■ **How to complete this task**:
Copy the passage of the green laser thread between "I have the L-B030" and "(Dec 18, 2008)", inclusive.

# 30mW Romisen L-C030 Green Laser



## Changchung (Dec 17, 2008)

I just order this laser;

http://www.kaidomain.com/ProductDetails.aspx?ProductId=1237

I like it because is like a flashlight and work with a CR123

Anybody order yet???


----------



## 04orgZx6r (Dec 17, 2008)

I know a lot of people who ordered it back when you could get them from dx, its a pretty solid little laser...
I have the L-B030 which I believe uses the same laser module, and i like it a lot, very stable for a cheapie...
BTW the flashlight that that laser derived from is called the RC-I3


----------



## Changchung (Dec 18, 2008)

Cool... I cant wait for receive it...


----------



## darkzero (Dec 20, 2008)

I've had four already through my hands. Two I have kept for myself. One will stay green & may get a new driver although I'm happy with the power it has now. I'm not after a destructive laser, not yet anyway. The other will get a "blue" diode & new driver. I love em! 

The first two that I had worked perfectly fine on primaries. The two that I have now don't output full power when first turned on with primaries, they need to "warm up". But I'm not using primaries with them, they power up fine with li-ions.

Mine do not have GITD boots though, mine came from DX (thanks to my good ol' overseas buddy ).


----------



## Changchung (Dec 20, 2008)

■ **Given material**:
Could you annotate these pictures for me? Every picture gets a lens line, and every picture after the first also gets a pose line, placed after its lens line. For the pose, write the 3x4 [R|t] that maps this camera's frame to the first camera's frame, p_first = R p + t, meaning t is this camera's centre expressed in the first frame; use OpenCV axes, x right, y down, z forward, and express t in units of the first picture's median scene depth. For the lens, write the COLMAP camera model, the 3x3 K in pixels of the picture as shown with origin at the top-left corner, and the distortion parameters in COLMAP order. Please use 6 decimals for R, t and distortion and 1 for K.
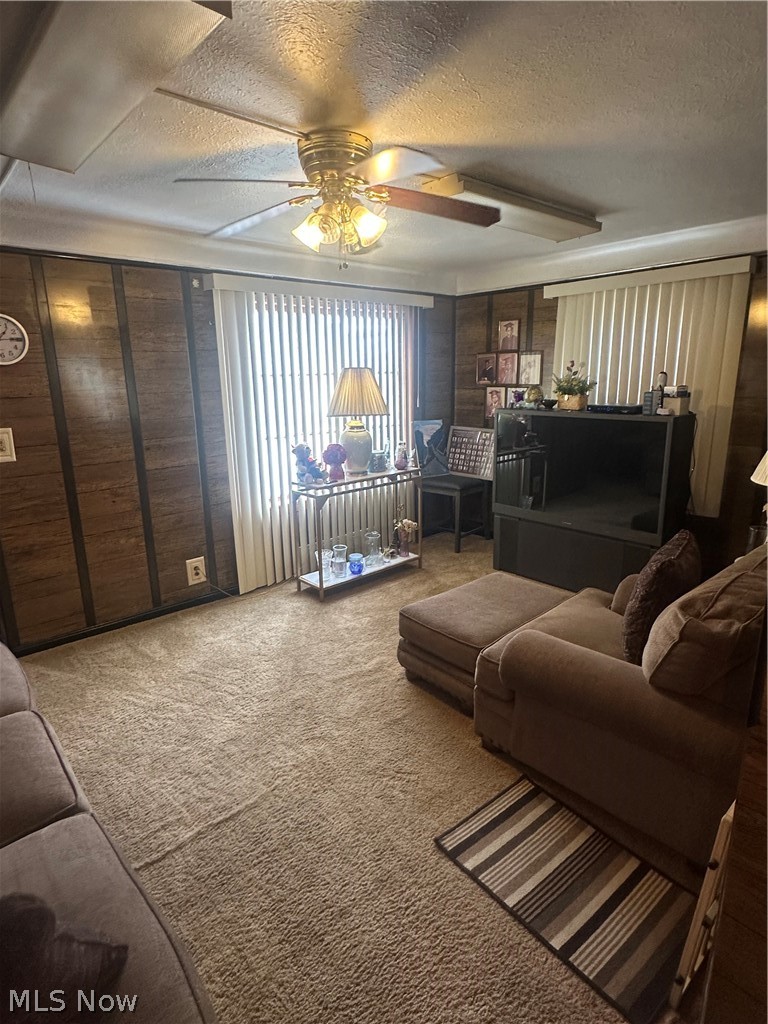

■ **Output**:
I have the L-B030 which I believe uses the same laser module, and i like it a lot, very stable for a cheapie...
BTW the flashlight that that laser derived from is called the RC-I3


----------



## Changchung (Dec 18, 2008)